## EXERCISE BRIEF
Put every line of text from the entries below into a single numbered list, skipping blank lines. Leave out the pictures.

## Page-level text extractions
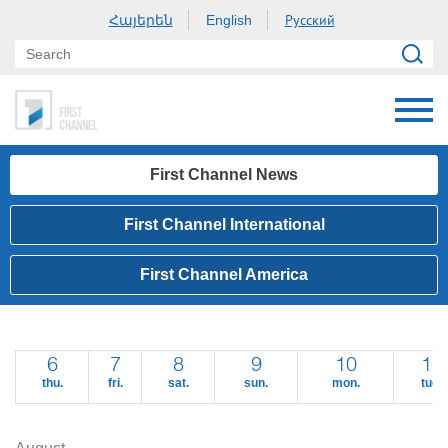
Հայերեն
Русский
English
First Channel News
First Channel International
First Channel America
6
7
8
9
10
11
thu.
fri.
sat.
sun.
mon.
tue.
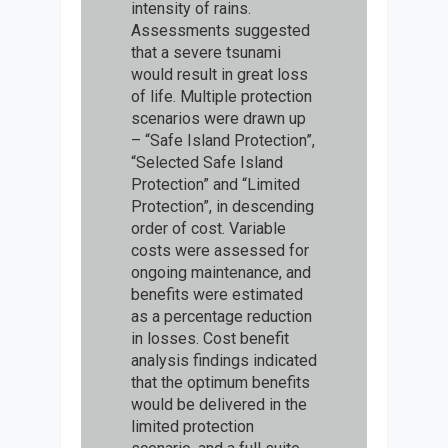
intensity of rains.
Assessments suggested
that a severe tsunami
would result in great loss
of life. Multiple protection
scenarios were drawn up
– “Safe Island Protection”,
“Selected Safe Island
Protection” and “Limited
Protection”, in descending
order of cost. Variable
costs were assessed for
ongoing maintenance, and
benefits were estimated
as a percentage reduction
in losses. Cost benefit
analysis findings indicated
that the optimum benefits
would be delivered in the
limited protection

## TASK SOLUTION
1. Հայերեն
2. Русский
3. English
4. First Channel News
5. First Channel International
6. First Channel America
7. 6
8. 7
9. 8
10. 9
11. 10
12. 11
13. thu.
14. fri.
15. sat.
16. sun.
17. mon.
18. tue.
19. intensity of rains.
20. Assessments suggested
21. that a severe tsunami
22. would result in great loss
23. of life. Multiple protection
24. scenarios were drawn up
25. – “Safe Island Protection”,
26. “Selected Safe Island
27. Protection” and “Limited
28. Protection”, in descending
29. order of cost. Variable
30. costs were assessed for
31. ongoing maintenance, and
32. benefits were estimated
33. as a percentage reduction
34. in losses. Cost benefit
35. analysis findings indicated
36. that the optimum benefits
37. would be delivered in the
38. limited protection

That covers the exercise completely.